▶ Stated problem
Reproduce every row below word for word, leaving out the pictures.

▶ Raw records
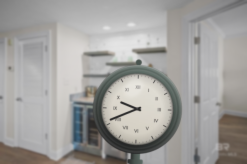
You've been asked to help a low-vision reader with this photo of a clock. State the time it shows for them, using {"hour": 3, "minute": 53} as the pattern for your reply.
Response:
{"hour": 9, "minute": 41}
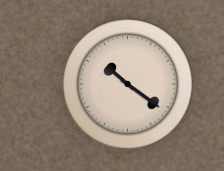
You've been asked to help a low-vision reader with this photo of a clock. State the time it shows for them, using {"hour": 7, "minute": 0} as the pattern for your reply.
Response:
{"hour": 10, "minute": 21}
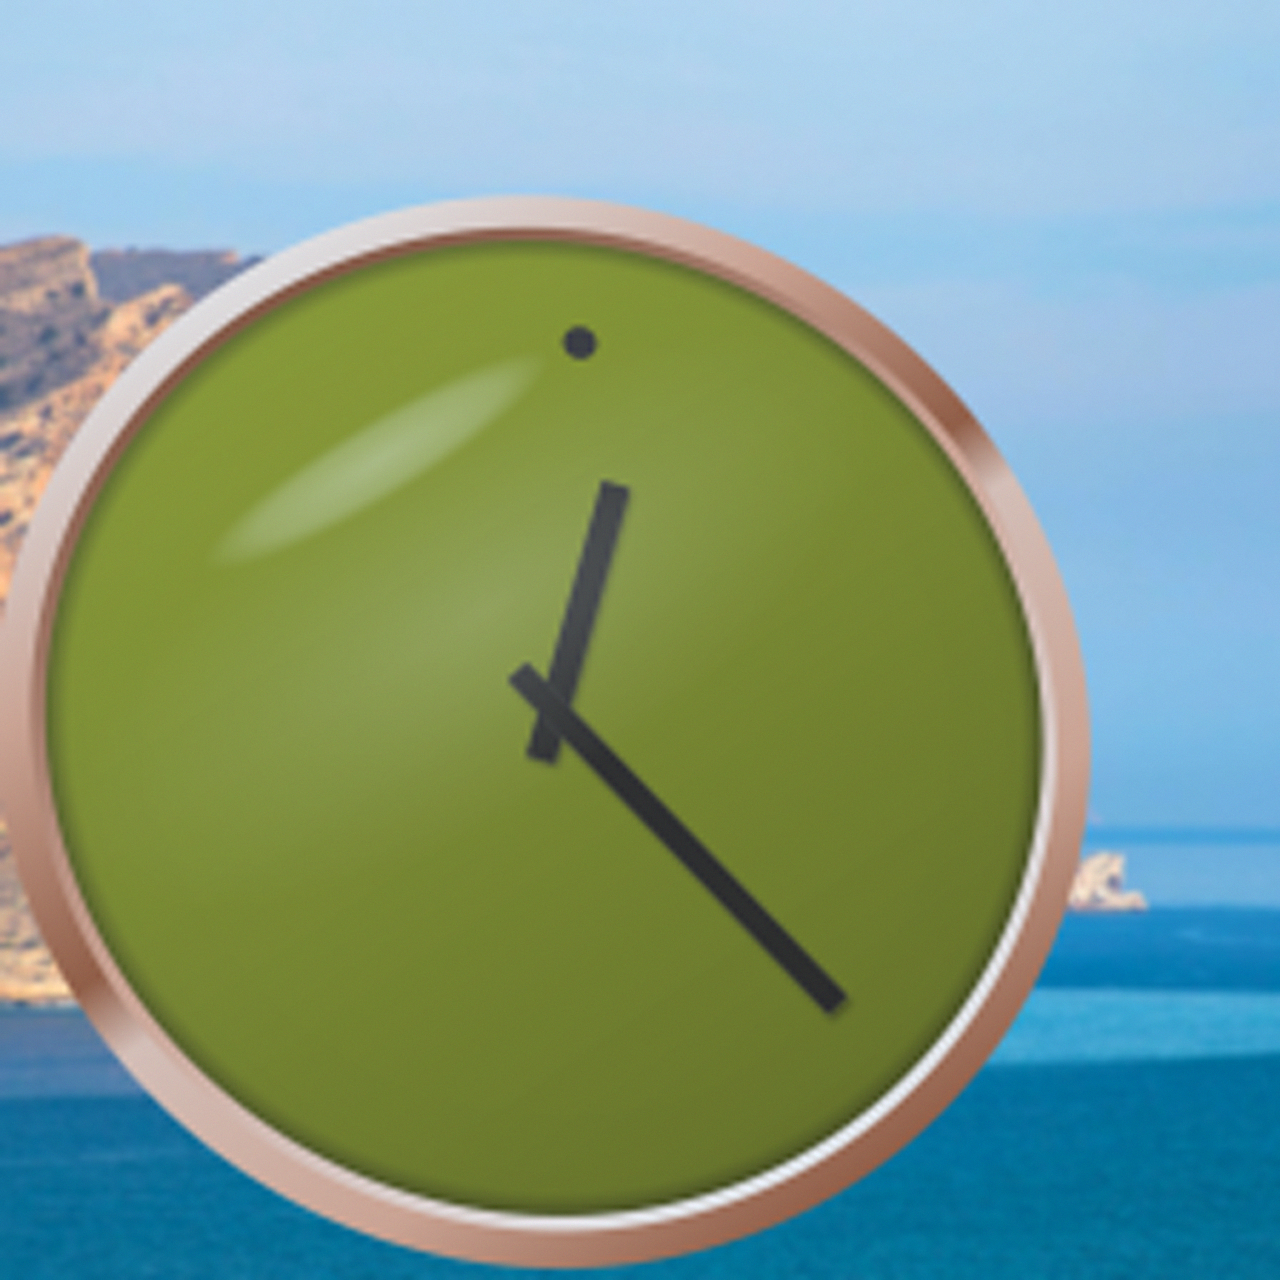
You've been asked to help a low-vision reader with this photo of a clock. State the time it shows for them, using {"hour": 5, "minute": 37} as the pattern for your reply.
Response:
{"hour": 12, "minute": 22}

▶ Exercise response
You've been asked to help a low-vision reader with this photo of a clock. State the time it shows for them, using {"hour": 3, "minute": 53} as the pattern for your reply.
Response:
{"hour": 9, "minute": 41}
You've been asked to help a low-vision reader with this photo of a clock. State the time it shows for them, using {"hour": 7, "minute": 0} as the pattern for your reply.
Response:
{"hour": 10, "minute": 21}
You've been asked to help a low-vision reader with this photo of a clock. State the time it shows for them, using {"hour": 5, "minute": 37} as the pattern for your reply.
Response:
{"hour": 12, "minute": 22}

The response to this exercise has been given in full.